Nel Vaticano II troviamo un doppio modello ecclesiologico, ministeriale, magisteriale e governativo: uno, gerarchico e segnatamente clericale. E un altro, molto promettente, quando chiarisce il fondamento cristologico dei "tria munera" (parola, santificazione e governo) e, concretamente, il sacerdozio comune dei fedeli: questo non è per partecipazione del sacerdozio ministeriale, ma del sacerdozio di Cristo.
Come è noto, nel periodo postconciliare abbiamo assistito ad uno stallo – e successiva dimenticanza – di questo secondo modello. È ciò che, prima, ho definito "infarto teologico" del Concilio Vaticano II secondo cui è più importante la "collaborazione" con il ministero ordinato che la "partecipazione" al governo e al magistero ("regalità”), conferita da Cristo nel battesimo.
L'esperienza delle équipe ministeriali della diocesi di Poitiers (1994-2011), in sintonia con molte chiese del Terzo Mondo, continua ad essere referenziale allo sviluppo postconciliare di questo modello.

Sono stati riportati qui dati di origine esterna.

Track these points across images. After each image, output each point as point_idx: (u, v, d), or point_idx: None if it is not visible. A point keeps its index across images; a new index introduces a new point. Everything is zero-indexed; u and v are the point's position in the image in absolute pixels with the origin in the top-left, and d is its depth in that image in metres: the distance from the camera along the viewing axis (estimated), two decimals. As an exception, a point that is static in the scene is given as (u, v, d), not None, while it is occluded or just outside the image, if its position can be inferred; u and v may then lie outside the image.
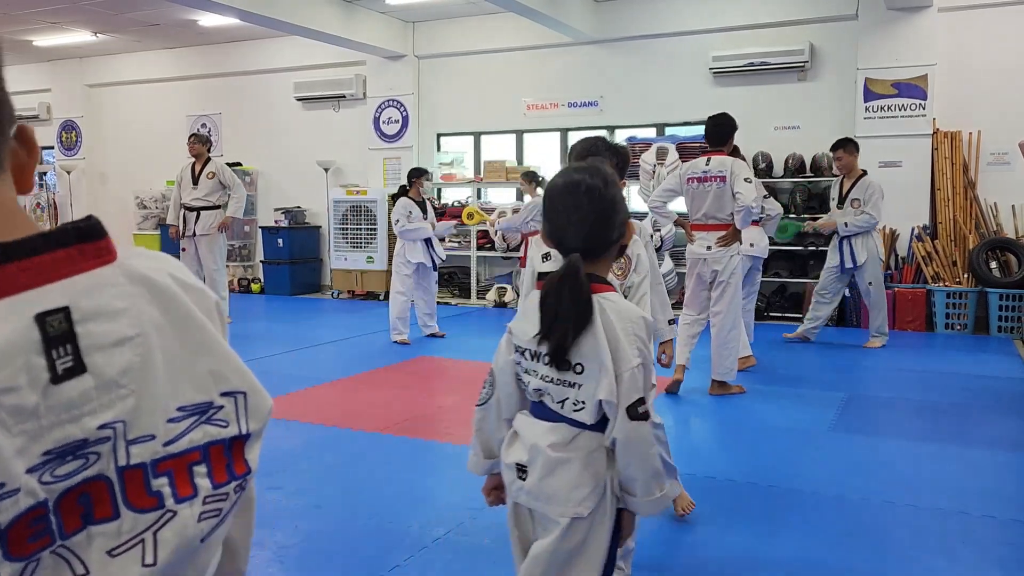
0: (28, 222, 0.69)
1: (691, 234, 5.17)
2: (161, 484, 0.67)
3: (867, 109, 7.99)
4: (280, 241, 10.60)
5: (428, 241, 7.14)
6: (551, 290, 1.64)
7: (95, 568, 0.64)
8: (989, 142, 7.78)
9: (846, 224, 6.57)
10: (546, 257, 2.62)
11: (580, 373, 1.65)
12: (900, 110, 7.88)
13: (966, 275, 7.55)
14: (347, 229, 10.10)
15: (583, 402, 1.66)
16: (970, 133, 7.83)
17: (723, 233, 5.03)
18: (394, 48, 9.97)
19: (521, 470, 1.73)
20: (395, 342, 7.03)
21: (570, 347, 1.63)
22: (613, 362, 1.61)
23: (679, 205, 5.47)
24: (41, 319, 0.62)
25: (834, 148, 6.75)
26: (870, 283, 6.72)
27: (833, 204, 6.83)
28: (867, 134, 7.65)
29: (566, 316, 1.62)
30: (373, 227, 9.84)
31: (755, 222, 6.50)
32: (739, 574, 2.85)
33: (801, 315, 8.08)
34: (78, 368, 0.64)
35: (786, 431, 4.44)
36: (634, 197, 8.33)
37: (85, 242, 0.66)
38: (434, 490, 3.64)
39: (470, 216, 8.77)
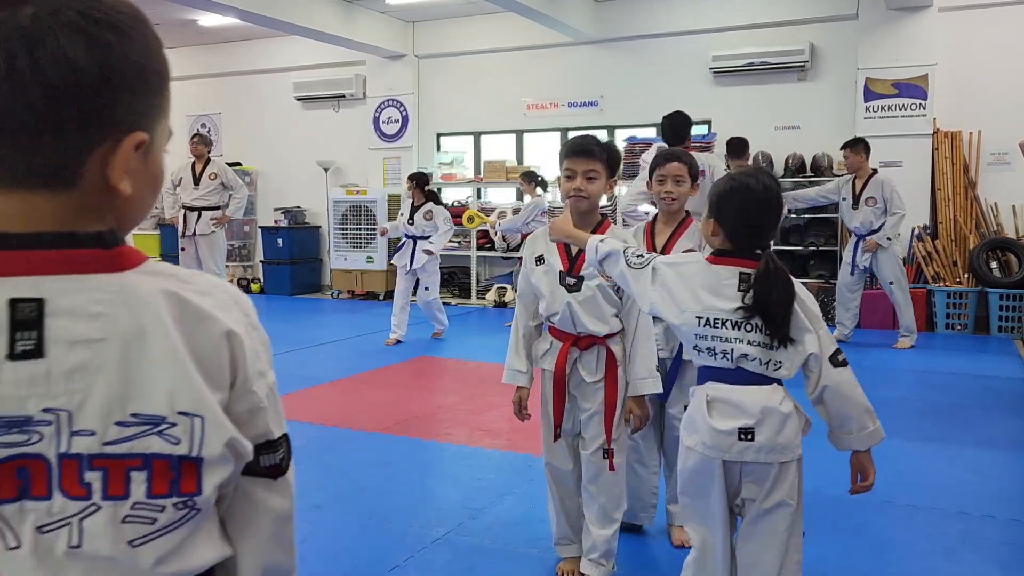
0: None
1: None
2: (93, 478, 0.72)
3: (867, 109, 7.99)
4: (280, 241, 10.60)
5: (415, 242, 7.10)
6: (765, 281, 1.89)
7: (27, 541, 0.71)
8: (989, 142, 7.78)
9: (889, 238, 6.64)
10: (539, 260, 2.58)
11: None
12: (900, 110, 7.88)
13: (966, 275, 7.55)
14: (347, 229, 10.10)
15: (781, 361, 1.95)
16: (970, 133, 7.83)
17: None
18: (394, 48, 9.97)
19: (745, 432, 1.93)
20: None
21: (790, 324, 1.92)
22: (812, 323, 1.93)
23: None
24: (13, 303, 0.71)
25: (842, 148, 6.86)
26: (891, 283, 6.74)
27: (846, 204, 6.84)
28: (867, 134, 7.63)
29: (780, 303, 1.90)
30: (373, 227, 9.81)
31: None
32: (739, 574, 2.84)
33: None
34: (36, 352, 0.71)
35: (786, 431, 4.43)
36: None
37: (79, 248, 0.74)
38: (434, 490, 3.64)
39: (470, 220, 8.75)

E, con esso, a una necessaria revisione dell'identità e della spiritualità del ministero ordinato che, in quell'occasione, fu accompagnato da Ch. Theobald e silurato, nelle sue implicazioni e conseguenze organizzative, durante il pontificato di Benedetto XVI; di certo, con la sua acquiescenza.
Ma questo è un vento dello Spirito molto difficile da placare; e, meno ancora, da far tacere. Lo testimonia, ad esempio, la recente nomina di un laico, di una religiosa e di un diacono a "rappresentanti del vescovo" (i cosiddetti "vicari") nei rinominati "territori pastorali" (le vecchie “vicarie”) nelle diocesi svizzere di Losanna, Friburgo e Ginevra su iniziativa del loro arcivescovo, Charles Morerod; un perfetto anticipo penso, – perché non gli è mancato il coraggio evangelico – di questa Costituzione Apostolica; almeno su questo punto.

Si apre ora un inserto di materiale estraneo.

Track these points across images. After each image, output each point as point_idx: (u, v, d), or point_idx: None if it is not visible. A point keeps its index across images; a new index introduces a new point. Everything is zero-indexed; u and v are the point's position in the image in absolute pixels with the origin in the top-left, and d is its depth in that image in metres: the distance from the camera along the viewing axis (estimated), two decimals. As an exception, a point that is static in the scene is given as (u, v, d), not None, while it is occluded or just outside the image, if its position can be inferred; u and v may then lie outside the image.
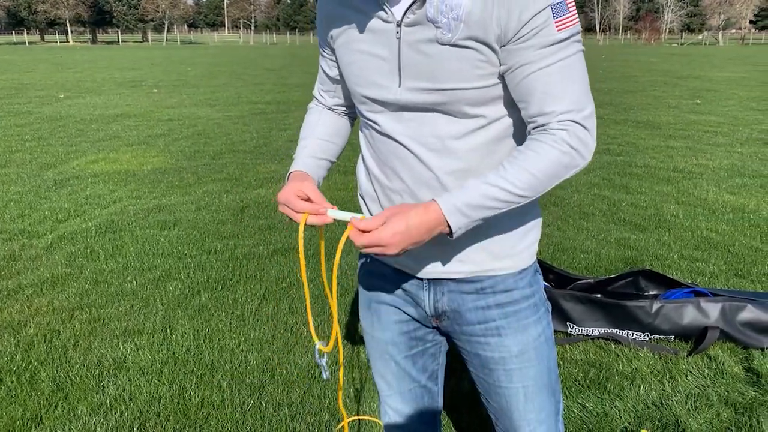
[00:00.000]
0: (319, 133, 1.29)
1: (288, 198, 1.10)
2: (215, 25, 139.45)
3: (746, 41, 79.55)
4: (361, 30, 1.10)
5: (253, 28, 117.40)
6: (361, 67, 1.11)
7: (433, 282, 1.20)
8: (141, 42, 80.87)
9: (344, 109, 1.34)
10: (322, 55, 1.27)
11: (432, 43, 1.02)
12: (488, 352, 1.21)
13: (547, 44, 0.98)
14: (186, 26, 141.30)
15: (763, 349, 2.73)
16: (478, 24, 0.99)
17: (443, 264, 1.17)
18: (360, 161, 1.27)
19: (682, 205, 5.06)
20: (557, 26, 0.97)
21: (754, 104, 11.88)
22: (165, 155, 7.13)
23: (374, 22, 1.07)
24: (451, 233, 1.02)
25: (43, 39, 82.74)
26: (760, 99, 12.78)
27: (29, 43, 68.90)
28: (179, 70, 22.73)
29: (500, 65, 1.03)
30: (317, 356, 1.24)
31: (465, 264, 1.16)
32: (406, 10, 1.03)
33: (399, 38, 1.05)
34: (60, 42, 75.72)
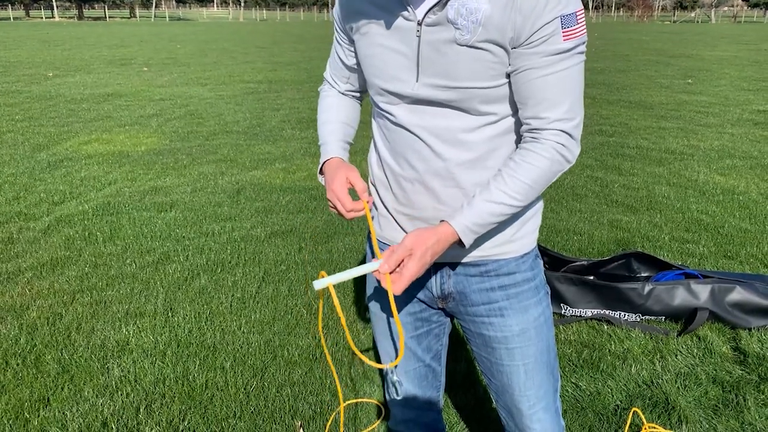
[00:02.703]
0: (342, 117, 1.35)
1: (341, 195, 1.20)
2: (204, 1, 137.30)
3: (738, 19, 79.38)
4: (382, 26, 1.15)
5: (242, 3, 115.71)
6: (381, 60, 1.16)
7: (440, 266, 1.27)
8: (129, 18, 79.58)
9: (356, 93, 1.40)
10: (339, 44, 1.30)
11: (450, 44, 1.08)
12: (491, 332, 1.28)
13: (553, 52, 1.04)
14: (174, 1, 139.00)
15: (750, 330, 2.82)
16: (496, 27, 1.04)
17: (450, 249, 1.23)
18: (372, 149, 1.32)
19: (673, 187, 5.13)
20: (564, 36, 1.04)
21: (745, 84, 11.94)
22: (158, 136, 7.11)
23: (396, 20, 1.12)
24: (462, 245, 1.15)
25: (28, 15, 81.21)
26: (751, 78, 12.84)
27: (14, 18, 67.64)
28: (169, 47, 22.46)
29: (508, 65, 1.08)
30: (389, 374, 1.34)
31: (470, 249, 1.23)
32: (428, 11, 1.08)
33: (419, 36, 1.10)
34: (46, 18, 74.38)
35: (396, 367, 1.40)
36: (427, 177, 1.18)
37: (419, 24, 1.09)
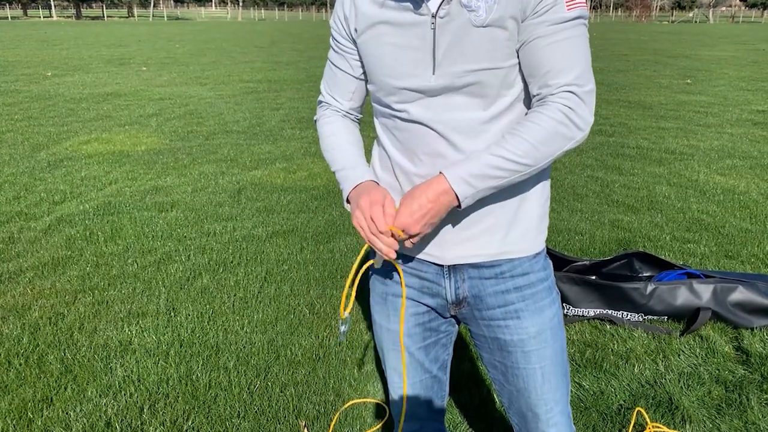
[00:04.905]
0: (358, 144, 1.31)
1: (375, 213, 1.12)
2: (202, 0, 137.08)
3: (736, 19, 79.54)
4: (393, 24, 1.14)
5: (240, 3, 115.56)
6: (393, 58, 1.15)
7: (453, 269, 1.25)
8: (127, 17, 79.46)
9: (357, 114, 1.36)
10: (342, 55, 1.26)
11: (466, 28, 1.08)
12: (507, 335, 1.26)
13: (557, 21, 1.06)
14: (172, 1, 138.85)
15: (752, 329, 2.82)
16: (509, 1, 1.07)
17: (465, 249, 1.22)
18: (376, 152, 1.30)
19: (673, 187, 5.14)
20: (568, 5, 1.06)
21: (744, 84, 11.96)
22: (158, 135, 7.10)
23: (408, 16, 1.12)
24: (459, 204, 1.09)
25: (26, 14, 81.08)
26: (750, 78, 12.86)
27: (12, 18, 67.47)
28: (167, 47, 22.43)
29: (517, 41, 1.10)
30: (341, 324, 1.28)
31: (484, 247, 1.22)
32: (441, 2, 1.08)
33: (434, 29, 1.10)
34: (44, 17, 74.22)
35: (347, 317, 1.33)
36: None
37: (433, 17, 1.09)
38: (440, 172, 1.09)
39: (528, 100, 1.16)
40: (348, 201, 1.23)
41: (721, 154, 6.26)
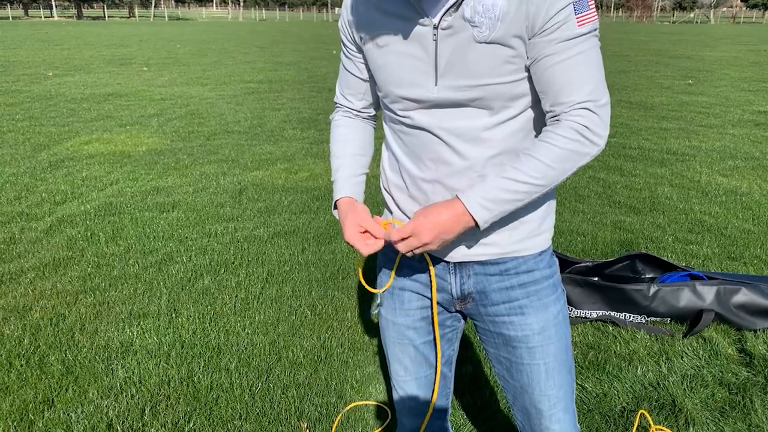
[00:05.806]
0: (354, 149, 1.33)
1: (356, 241, 1.19)
2: (203, 0, 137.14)
3: (737, 20, 79.54)
4: (396, 34, 1.14)
5: (241, 3, 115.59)
6: (398, 67, 1.15)
7: (459, 265, 1.26)
8: (128, 17, 79.50)
9: (371, 111, 1.38)
10: (348, 58, 1.29)
11: (469, 42, 1.08)
12: (511, 331, 1.27)
13: (569, 38, 1.05)
14: (173, 1, 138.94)
15: (755, 331, 2.81)
16: (513, 21, 1.05)
17: (470, 248, 1.23)
18: (385, 154, 1.31)
19: (675, 188, 5.13)
20: (578, 21, 1.04)
21: (746, 84, 11.95)
22: (159, 136, 7.09)
23: (410, 26, 1.12)
24: (477, 226, 1.10)
25: (27, 14, 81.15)
26: (752, 79, 12.85)
27: (13, 18, 67.52)
28: (168, 47, 22.43)
29: (527, 58, 1.09)
30: (376, 299, 1.35)
31: (490, 247, 1.23)
32: (444, 14, 1.07)
33: (436, 40, 1.10)
34: (45, 17, 74.27)
35: (383, 293, 1.38)
36: (448, 177, 1.18)
37: (435, 28, 1.09)
38: (456, 197, 1.10)
39: (536, 109, 1.16)
40: (336, 207, 1.31)
41: (723, 155, 6.24)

C'è una seconda questione di fondo che la lettura di questo testo mi pone e che lascio ad un altro momento: fino a che punto questa riforma della Curia è – in sintonia con la "conversione del papato" guidata da papa Bergoglio - più corresponsabile che collegiale o primaziale? Prevedo già che Francesco stia facendo dei passi in questa direzione, ma, a mio parere, si tratta di un "processo" che, a seconda di come lo si guarda, è percepito come molto lento ed eccessivamente collegiale e poco corresponsabile; almeno, da buona parte dei cristiani dell'Europa occidentale. Ma anche smisurato da altri settori. Comincio a sospettare che si tratti di un compito che supera il papato stesso e che, fra non molto, dovrebbe portare alla convocazione e alla celebrazione di un Concilio Vaticano III per affrontarlo; unico modo per valutare e affrontare la minaccia di scisma che le minoranze ecclesiali amano ventilare.